Weak muscles hasten the loss of independence, putting everyday activities out of reach—activities such as walking, cleaning, shopping, and even dressing. They hinder your ability to cope with and recover from an illness or injury. Disability is 1.5 to 4.6 times higher in older people with moderate to severe sarcopenia than in those with normal muscle mass. Weak muscles also make it harder to balance properly when moving or even standing still—and loss of power compounds the problem.

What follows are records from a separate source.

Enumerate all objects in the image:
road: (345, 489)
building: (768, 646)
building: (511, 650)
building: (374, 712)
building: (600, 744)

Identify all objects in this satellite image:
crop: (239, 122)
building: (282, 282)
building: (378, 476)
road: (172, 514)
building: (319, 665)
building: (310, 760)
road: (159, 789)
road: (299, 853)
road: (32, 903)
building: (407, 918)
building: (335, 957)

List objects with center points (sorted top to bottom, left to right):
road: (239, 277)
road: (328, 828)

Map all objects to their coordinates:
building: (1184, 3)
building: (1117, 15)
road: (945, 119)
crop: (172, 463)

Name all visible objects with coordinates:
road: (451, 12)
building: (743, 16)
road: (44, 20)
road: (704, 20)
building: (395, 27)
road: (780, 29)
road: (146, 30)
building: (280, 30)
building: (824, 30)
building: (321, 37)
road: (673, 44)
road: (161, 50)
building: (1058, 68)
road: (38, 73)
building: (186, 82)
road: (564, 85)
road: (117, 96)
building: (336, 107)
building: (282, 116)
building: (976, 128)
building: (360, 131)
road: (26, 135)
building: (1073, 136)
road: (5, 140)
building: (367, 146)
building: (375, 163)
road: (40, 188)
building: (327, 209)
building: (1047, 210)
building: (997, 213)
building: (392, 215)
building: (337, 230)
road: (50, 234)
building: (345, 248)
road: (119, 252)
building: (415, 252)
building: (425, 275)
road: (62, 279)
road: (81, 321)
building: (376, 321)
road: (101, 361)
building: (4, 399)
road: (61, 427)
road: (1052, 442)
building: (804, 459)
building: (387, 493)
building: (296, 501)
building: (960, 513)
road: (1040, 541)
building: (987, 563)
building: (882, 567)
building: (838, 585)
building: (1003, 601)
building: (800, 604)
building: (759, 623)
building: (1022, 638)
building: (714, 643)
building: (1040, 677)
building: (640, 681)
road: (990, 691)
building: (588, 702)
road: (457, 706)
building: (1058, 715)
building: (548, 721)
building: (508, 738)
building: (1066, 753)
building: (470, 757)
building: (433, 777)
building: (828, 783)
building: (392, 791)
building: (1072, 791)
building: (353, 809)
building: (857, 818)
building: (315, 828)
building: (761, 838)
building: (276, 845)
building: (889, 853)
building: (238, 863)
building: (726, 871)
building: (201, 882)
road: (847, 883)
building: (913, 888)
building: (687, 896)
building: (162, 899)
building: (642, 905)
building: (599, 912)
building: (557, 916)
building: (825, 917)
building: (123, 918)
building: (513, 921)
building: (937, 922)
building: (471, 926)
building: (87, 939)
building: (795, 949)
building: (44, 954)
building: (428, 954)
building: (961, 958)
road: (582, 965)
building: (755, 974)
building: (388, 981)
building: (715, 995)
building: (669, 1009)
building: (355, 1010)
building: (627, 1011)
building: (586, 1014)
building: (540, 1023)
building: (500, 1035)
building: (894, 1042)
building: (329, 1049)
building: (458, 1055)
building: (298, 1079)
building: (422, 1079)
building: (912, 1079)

Perhaps it’s not surprising that one in every three adults ages 65 and older falls each year. Some of these falls can have dire consequences, including bone fractures, admittance to long-term care facilities, and even death from complications. According to the CDC, these spills lead to more than 800,000 hospitalizations a year. But strength and power training can help. People with stronger muscles are less likely to fall and, when they do take a tumble, less likely to sustain a serious injury.
Loss of muscle strength and mass aren’t the only factors that contribute to age-related declines in function and mobility. Mitochondria—the energy-producing "power plants" inside cells—decrease in number and efficiency. Similarly, the nerve-signaling system that recruits muscle fibers for tasks deteriorates with age and lack of use.
While it’s tempting to attribute all of these changes to aging alone, disuse of muscles plays a bigger role than many people suspect. Studies suggest that strength and power training can help reverse these effects and restore muscle function.